# TEXT SECTION
= = = = =
Key Features and Requirements for AR in Video Calls

To support AR effects in live video, an SDK should provide:

Accurate Face Tracking


Real-time detection and tracking of faces (ideally multiple faces) with high precision facial landmarks. This enables anchoring of filters (e.g. masks, virtual props) and face modifications. For example, Visage’s FaceTrack tracks 99 facial landmarks for stable mask placement[1][2].


Facial Expression Detection

Ability to recognize or output facial expressions or blendshape coefficients (smile, eye closure, brow raise, etc.) so apps can respond to user emotions or drive avatar animations. Some SDKs provide explicit emotion classification (e.g. happy, sad)[3], while others output low-level blendshapes (like ARKit’s 52 facial blendshape coefficients) to capture expressions[4].


Background Segmentation/Replacement

Real-time portrait segmentation to separate the person from their background, enabling virtual backgrounds or background blur without a green screen. This is crucial for video conferencing privacy and immersion. For instance, Google’s open-source MediaPipe Selfie Segmentation is designed for video conferencing and “segments the prominent humans in the scene…in real-time”[5].

ar advertising face filters banubaImage source: banuba.com 


AR Filters and Effects

Support for overlaying 2D/3D effects on the face (masks, stickers, beautification filters, virtual try-on items, etc.) and possibly full-body effects. Many commercial SDKs include a library of pre-made Snapchat-like lenses and the ability to create custom effects.


High Performance

Optimized for real-time processing on mobile devices (60fps if possible, low CPU/GPU usage) to maintain video call quality. Latency must be minimal. For example, BytePlus claims its background removal runs in <50ms per frame and up to 30 FPS processing[6], and Tencent’s SDK processes 5 faces at ~1.2ms per frame[7].


Cross-Platform Support

Ideally available on iOS (Swift/Obj-C), Android (Kotlin/Java), Web (JavaScript/WebAssembly), and with integrations for frameworks like Unity (for cross-platform apps/games) and React Native (for cross-platform mobile development).

 

Below, we categorize the top SDK options into open-source/free frameworks and commercial SDKs, and then provide a comparison table.

Open-Source and Platform-Native Solutions

MediaPipe (Google)

An open-source cross-platform ML solution offering state-of-the-art face tracking and segmentation. The new MediaPipe Face Landmarker provides 3D face landmarks and even outputs blendshape scores representing facial expressions in real time[8][9].

It can track multiple faces and provides transformation matrices for rendering effects. Paired with MediaPipe’s Selfie Segmentation, which is designed for “selfie effects and video conferencing”[5], developers can achieve virtual background replacement and face filters.

MediaPipe is free (Apache 2.0) and works on iOS, Android (C++ or via Google’s ML Kit), and even in WebAssembly or via TensorFlow.js. Integration requires more effort (using Google’s APIs or building custom pipelines), but it offers tremendous flexibility and no licensing costs.

It’s a great choice if you have ML expertise and want full control. (MediaPipe does not natively supply a library of AR effects – you create your own effects using the detected landmarks and masks.)

ARKit (Apple)

The built-in iOS AR framework (free for iOS developers) provides high-quality face tracking on supported devices. With a TrueDepth camera (iPhone X and later), ARKit can track a detailed 3D mesh of the user’s face and provides blendshape coefficients for ~50 facial movements (e.g. jawOpen, eyeBlink) reflecting the user’s expressions[4].
= = = = =
# LIST OF TASKS
[a] Summarize the passage on AR SDKs for video calls in two sentences.
[b] Continue the passage on AR SDKs for video calls, beginning right after its final sentence.

# SOURCE DATA
= = = = =
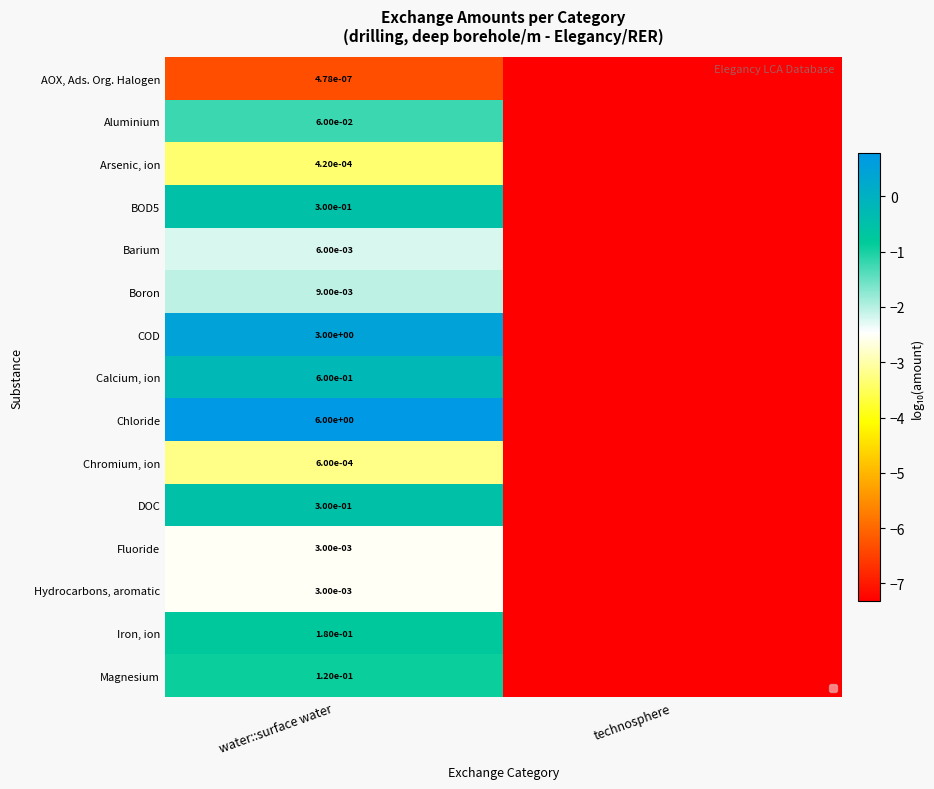

Is the value of Barium at water::surface water greater than the value of Magnesium at water::surface water?

No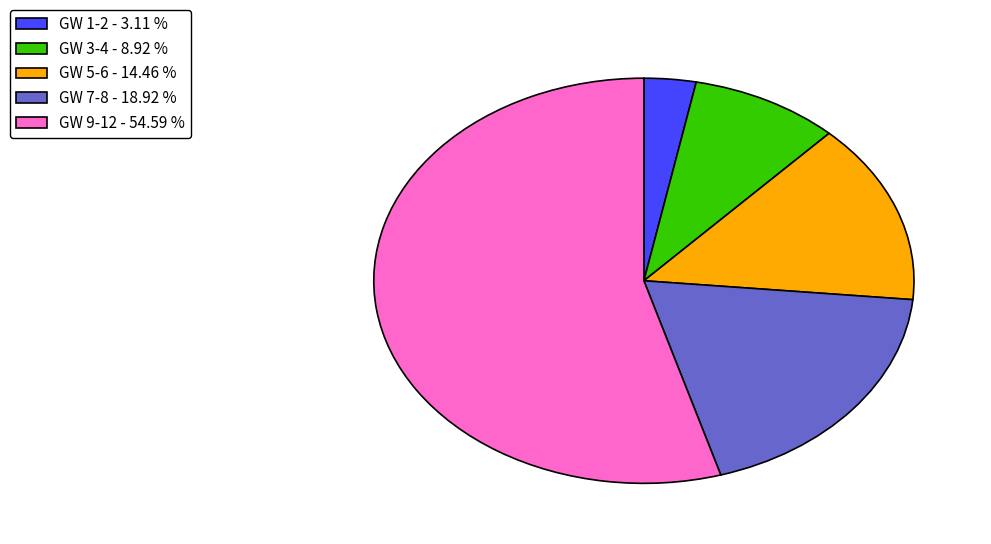

Combined, do GW 9-12 - 54.59 % and GW 7-8 - 18.92 % account for over 50%?

Yes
= = = = =
# ANSWERS BY ITEM
[a] An SDK that supports AR effects in live video should provide accurate face tracking, facial expression detection, background segmentation and replacement, AR filters and effects, high performance, and cross-platform support. Among open-source and platform-native options, Google's free MediaPipe offers face landmarks, blendshape scores, and selfie segmentation but no built-in library of effects, while Apple's ARKit gives iOS developers high-quality face tracking, including a detailed 3D face mesh and blendshape coefficients on devices with a TrueDepth camera.

[b]
This enables very precise facial expression capture (Apple’s own Memoji use this). ARKit lets you anchor 3D content to facial features (ears, nose, etc.) for filters, and with newer iOS versions it can even leverage scene depth for people occlusion.

However, ARKit is iOS-only (works with Swift/Obj-C, or via Unity’s AR Foundation). It lacks built-in background segmentation for video (aside from limited Portrait mode APIs), so a separate Vision framework API or custom model is needed for background blur.

Integration is straightforward in native Swift/SwiftUI, and Unity’s ARKit Face Tracking plugin allows use in Unity projects. For iOS-centric apps, ARKit provides excellent performance and accuracy at no cost.

ARCore (Google)

Google’s Android AR framework includes an Augmented Faces API for face tracking on supported Android devices. It detects a face and provides a 3D face mesh with regions (forehead, nose base, etc.) that can be used to place AR attachments[10][11].

Developers can texture this mesh or attach objects (for example, overlaying a virtual mask). ARCore’s face tracking works without special hardware (just a standard camera, though quality improves on ARCore-certified devices).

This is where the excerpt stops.